History of Delaware Valley’s Built Environment, c. 1682-2018
10-week course
This course offers participants a historical survey of the Delaware Valley from the colonial period through the early twenty-first century by examining key events and eras (the founding of Philadelphia, the Bank War of the 1830s, or the development of suburbs after WWII, for example) in tandem with various aspects of the region’s built environment (such as the original 1681 Philadelphia street plan, the Second Bank of the United States, or the homes of Levittown, PA, and Willingboro, NJ). Each week, through lecture and discussion, we will focus on a historical period and corresponding examples of the built environment to assess how those examples reflect the sense and sensibilities of the time. In addition, all participants will submit a final research paper based on a period of Delaware Valley history and a corresponding example of the built environment as both object and artifact.

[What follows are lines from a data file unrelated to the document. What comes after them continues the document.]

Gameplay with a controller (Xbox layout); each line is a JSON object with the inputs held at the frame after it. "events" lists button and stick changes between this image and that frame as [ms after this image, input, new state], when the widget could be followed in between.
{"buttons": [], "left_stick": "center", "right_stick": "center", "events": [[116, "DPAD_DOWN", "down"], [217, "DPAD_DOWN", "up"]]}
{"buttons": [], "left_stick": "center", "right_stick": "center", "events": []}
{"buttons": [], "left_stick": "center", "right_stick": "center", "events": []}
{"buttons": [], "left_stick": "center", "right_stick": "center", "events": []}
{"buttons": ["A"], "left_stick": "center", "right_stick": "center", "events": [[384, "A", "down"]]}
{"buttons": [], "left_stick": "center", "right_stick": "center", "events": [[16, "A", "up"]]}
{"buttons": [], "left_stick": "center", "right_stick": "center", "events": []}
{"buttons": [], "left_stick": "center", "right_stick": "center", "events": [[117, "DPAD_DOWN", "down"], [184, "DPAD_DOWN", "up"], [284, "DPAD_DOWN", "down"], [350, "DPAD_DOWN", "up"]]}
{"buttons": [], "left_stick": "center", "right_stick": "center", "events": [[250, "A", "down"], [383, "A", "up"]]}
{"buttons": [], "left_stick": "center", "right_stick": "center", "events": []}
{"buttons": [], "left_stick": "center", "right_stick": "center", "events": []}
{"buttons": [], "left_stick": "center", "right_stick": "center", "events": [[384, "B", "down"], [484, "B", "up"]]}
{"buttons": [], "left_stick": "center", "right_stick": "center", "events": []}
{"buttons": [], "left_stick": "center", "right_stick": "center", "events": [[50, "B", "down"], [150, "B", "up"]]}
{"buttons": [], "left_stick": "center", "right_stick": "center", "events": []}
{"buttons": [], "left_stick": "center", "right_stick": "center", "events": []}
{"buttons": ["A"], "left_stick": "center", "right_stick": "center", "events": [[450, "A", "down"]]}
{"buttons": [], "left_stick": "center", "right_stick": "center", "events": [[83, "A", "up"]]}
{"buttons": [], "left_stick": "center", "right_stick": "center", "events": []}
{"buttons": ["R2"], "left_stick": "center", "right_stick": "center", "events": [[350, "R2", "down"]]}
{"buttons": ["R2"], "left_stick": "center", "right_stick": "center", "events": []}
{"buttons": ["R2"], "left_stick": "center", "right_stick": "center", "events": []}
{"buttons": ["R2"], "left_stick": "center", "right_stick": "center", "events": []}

Instructor: Stephen Nepa (Fall 2018)
Credits: 2 CEUs; 20 AIA LUs
Stephen Nepa is an urban historian. He appears in numerous documentary films, including the Emmy Award-winning series Philadelphia: The Great Experiment. He has co-authored several books, including For His Eyes Only: the women of James Bond (Columbia Univ. Press, 2015), A Greene Country Towne: Philadelphia’s ecology in the cultural imagination (Penn State Univ. Press, 2016), and the forthcoming volume Ruin Porn: essays on the obsession with decay (Palgrave Macmillan). He received his B.A. and M.A. from the University of Nevada and his Ph.D. from Temple University. He lives in Philadelphia.